Monday 23 April 2012

Abstract: "Existential universals: A link between biosemiotics and existential semiotics"


Existential universals: A link between biosemiotics and existential semiotics
Morten Tønnessen
Abstract submitted for the symposium Nordic Semiotic Paradigms – NASS 25 Years: "Where do Cognitive, Bio- and Existential Semiotics Meet?"

Associate professor at Department of Health Studies, University of Stavanger
Researcher in the grant Dynamical Zoosemiotics and Animal Representations (Department of Semiotics, University of Tartu)

The ten steps to a semiotics of being detailed in Tønnessen 2010 (and said to be “pertinent to various sub-fields at the conjunction of semiotics of nature (biosemiotics, ecosemiotics, zoosemiotics) and semiotics of culture – semioethics and existential semiotics included”) start out with the following three points:

1) Semiotics of being entails inquiry at all levels of biological organization, albeit, wherever there are individuals, with emphasis on the living qua individuals (integrated biological individualism).
2) An Umwelt is the public aspect (cf. the Innenwelt, the private aspect) of a phenomenal/experienced world that is organism-specific (rather than species-specific) and ultimately refers to an existential realm.
3) Existential universals at work on Earth include seeking out the edible, dwelling in a medium, holding a phenomenal world (possibly an Umwelt) and being endowed with life, and followingly being mortal.

This paper will present the notion of existential universals, and sketch how these can be seen as a link between biosemiotics and existential semiotics.

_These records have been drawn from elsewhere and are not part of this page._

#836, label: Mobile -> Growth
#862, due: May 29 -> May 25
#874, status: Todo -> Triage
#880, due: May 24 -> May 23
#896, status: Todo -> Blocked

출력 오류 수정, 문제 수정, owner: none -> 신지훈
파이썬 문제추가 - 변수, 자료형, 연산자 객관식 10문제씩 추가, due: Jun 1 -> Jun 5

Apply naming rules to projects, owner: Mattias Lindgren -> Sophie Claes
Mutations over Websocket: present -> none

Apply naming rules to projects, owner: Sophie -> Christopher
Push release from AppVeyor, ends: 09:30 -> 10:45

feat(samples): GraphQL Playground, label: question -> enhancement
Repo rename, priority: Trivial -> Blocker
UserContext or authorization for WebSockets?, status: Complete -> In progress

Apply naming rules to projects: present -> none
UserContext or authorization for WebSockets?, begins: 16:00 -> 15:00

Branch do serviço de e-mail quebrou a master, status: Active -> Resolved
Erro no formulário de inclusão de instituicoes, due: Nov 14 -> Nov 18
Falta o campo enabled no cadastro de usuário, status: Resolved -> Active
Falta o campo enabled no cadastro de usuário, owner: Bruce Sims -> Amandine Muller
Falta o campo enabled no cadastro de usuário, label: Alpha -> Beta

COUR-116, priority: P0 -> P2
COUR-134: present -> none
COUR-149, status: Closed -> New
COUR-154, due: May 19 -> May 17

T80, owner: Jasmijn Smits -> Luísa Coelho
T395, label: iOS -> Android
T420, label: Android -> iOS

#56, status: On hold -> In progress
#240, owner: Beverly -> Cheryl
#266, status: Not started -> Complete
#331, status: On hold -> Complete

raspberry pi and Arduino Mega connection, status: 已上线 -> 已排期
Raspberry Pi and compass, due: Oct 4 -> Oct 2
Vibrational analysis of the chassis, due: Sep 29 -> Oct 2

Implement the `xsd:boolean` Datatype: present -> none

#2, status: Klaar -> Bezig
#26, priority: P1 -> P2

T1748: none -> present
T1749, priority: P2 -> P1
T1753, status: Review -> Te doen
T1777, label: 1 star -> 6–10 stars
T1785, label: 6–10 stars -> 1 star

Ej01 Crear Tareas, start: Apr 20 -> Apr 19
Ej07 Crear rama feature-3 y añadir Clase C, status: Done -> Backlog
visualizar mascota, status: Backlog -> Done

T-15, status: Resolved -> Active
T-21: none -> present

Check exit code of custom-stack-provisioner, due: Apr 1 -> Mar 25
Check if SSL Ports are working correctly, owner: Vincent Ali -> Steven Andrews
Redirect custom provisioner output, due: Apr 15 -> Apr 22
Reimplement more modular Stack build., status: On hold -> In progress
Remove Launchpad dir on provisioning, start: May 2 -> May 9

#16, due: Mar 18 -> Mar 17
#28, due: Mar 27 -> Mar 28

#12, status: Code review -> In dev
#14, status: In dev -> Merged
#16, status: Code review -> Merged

Though existential universals can be articulated and conceptualized in a variety of ways, and any chronological exposition may well be at least in part arbitrary, a list of such universal features of life will be presented. Not all semiosis is conceptualized as existential, i.e., by nature experientially related to the existence of a being. Consequently, not all ‘biosemiotic universals’ qualify as existential universals. All existential universals, however, are necessarily universals of biosemiosis.

What is it like to be a human being? (In other words: What is the human condition?). Before we can answer that question, we have to answer a more general question, the answer to which has foundational validity for the human question, namely: What is it like to be a living being? In this paper I will allude to sixteen answers to that question.

Reference
Tønnessen, Morten 2010. Steps to a semiotics of being. Biosemiotics 3.3: 375-392.